Pancakes, bagels and fruit, oh my! Anne Weston, who has type 2 diabetes, knew she had to reform her starchy ways for the sake of her health.

By
Health Monitor Staff

A bountiful breakfast of pancakes smothered in syrup, a cup of orange juice and bacon—it was the first day of Anne Weston’s honeymoon 38 years ago. Perfect, she thought. Yet, just one hour later, as her husband was driving them on a sightseeing tour, she was fast asleep in the front seat, the victim of carb overload. “I couldn’t get out of the car,” remembers Anne, 59, a retired editor from Durham, NC.

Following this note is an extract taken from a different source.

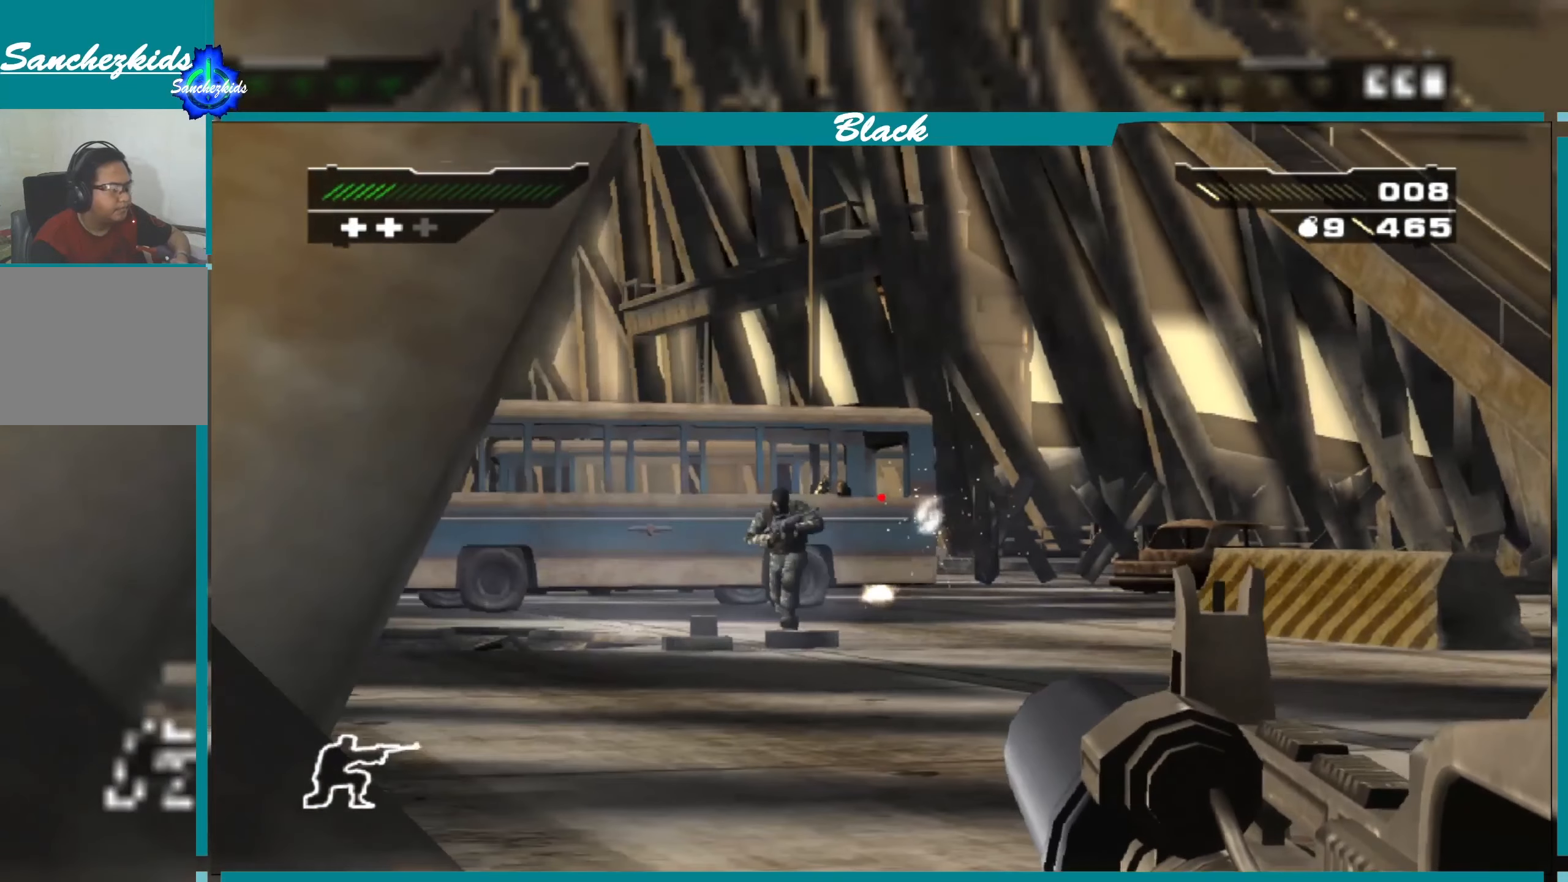
{"buttons": ["L1", "R1"], "left_stick": "center", "right_stick": "center", "events": [[367, "right_stick", "center"], [450, "R1", "down"]]}
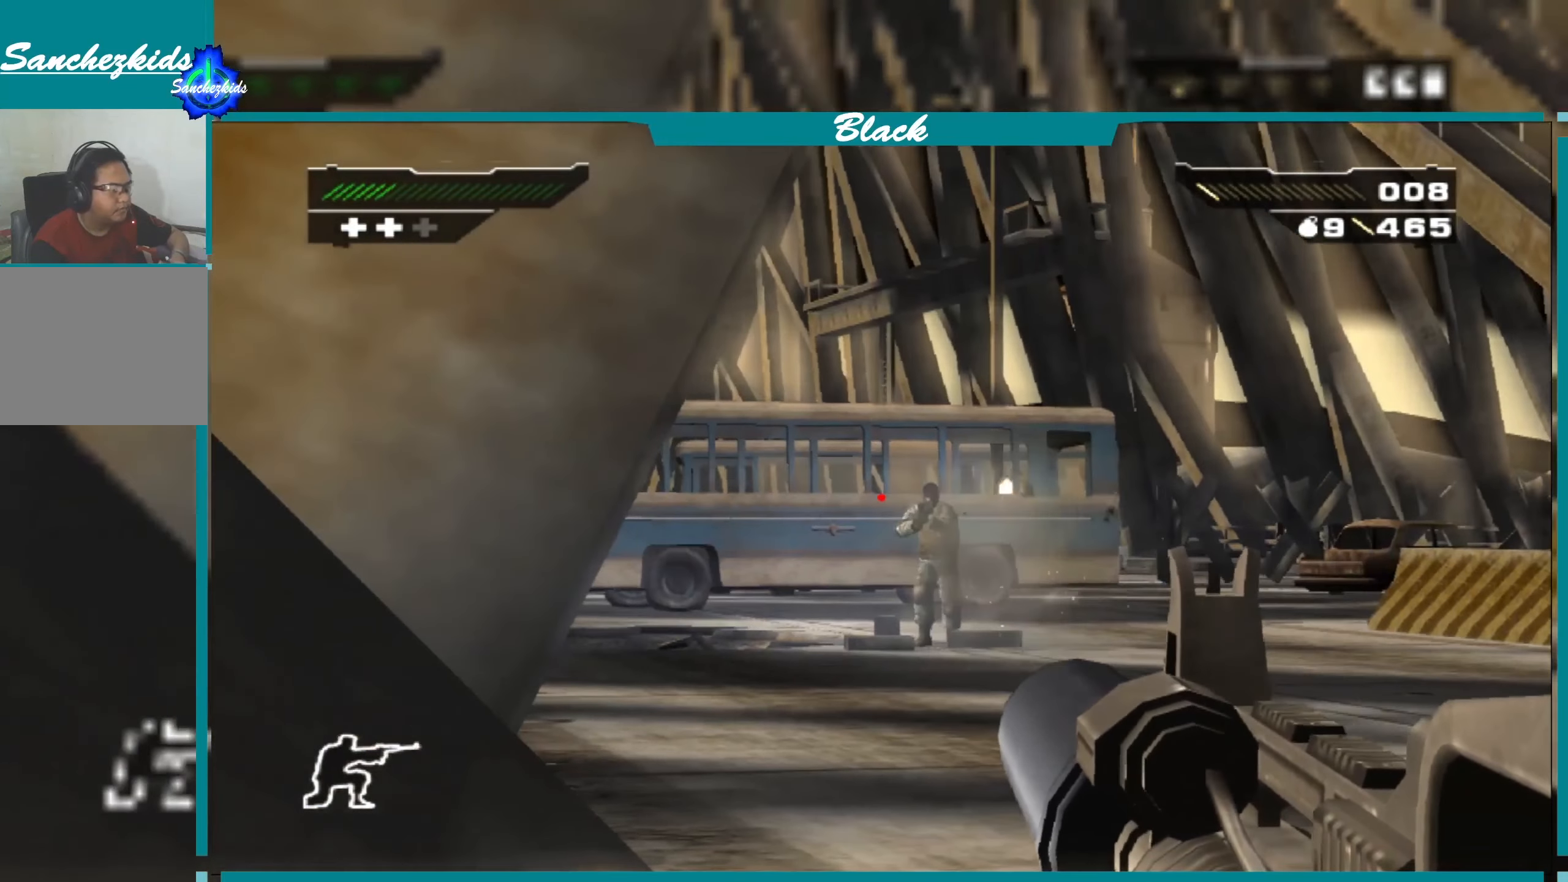
{"buttons": ["L1"], "left_stick": "center", "right_stick": "down-right", "events": [[100, "R1", "up"], [400, "right_stick", "down-right"]]}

That starch addiction eventually caught up with her. “I would start my day with a bagel and fruit, and that kept me hungry every two hours,” says Anne. The more sugar and simple carbs she ate, the hungrier and heavier she became. “I was chasing my hunger all day long,” says Anne, who was 50 pounds overweight by the time she was diagnosed with type 2 diabetes. She also had to go on medications to control her blood sugar, blood pressure and cholesterol.

Ditch white foods.
After reading everything she could about good nutrition, Anne began limiting carbohydrates such as pasta, bread, sugar and rice. That’s a wise move for two reasons: Refined starches cause blood sugar spikes, and they trigger cravings that can pile on the pounds.

Amp up the protein.
Getting protein at the beginning of the day helps stave off cravings and fatigue, suggests Anne, who now occasionally enjoys pork chops and coffee or even black bean soup for breakfast!

Scoop up faux starches.
Anne’s discovered foods that deliver the same texture as the carbs she’s given up. For example, she keeps a bag of shredded cabbage in her fridge for soups, coleslaw and even “spaghetti” with homemade marinara sauce. “I don’t feel like I’m all that deprived.”

Track and reward.
Doing daily blood sugar checks kept Anne motivated. “With a glucose meter, I could see the results of the changes I was making.” The success encouraged her to make a serious commitment to exercise. These days, she hits the gym five days a week for 3-mile walks on the treadmill, and she’s 30 pounds slimmer. “I was very surprised I could lose weight so painlessly,” says Anne, who now has the stamina to hike and travel.

Thanks to these efforts, Anne’s blood sugar, cholesterol and blood pressure numbers are near normal. And weaning herself off carbs has allowed her to go hours without feeling hungry.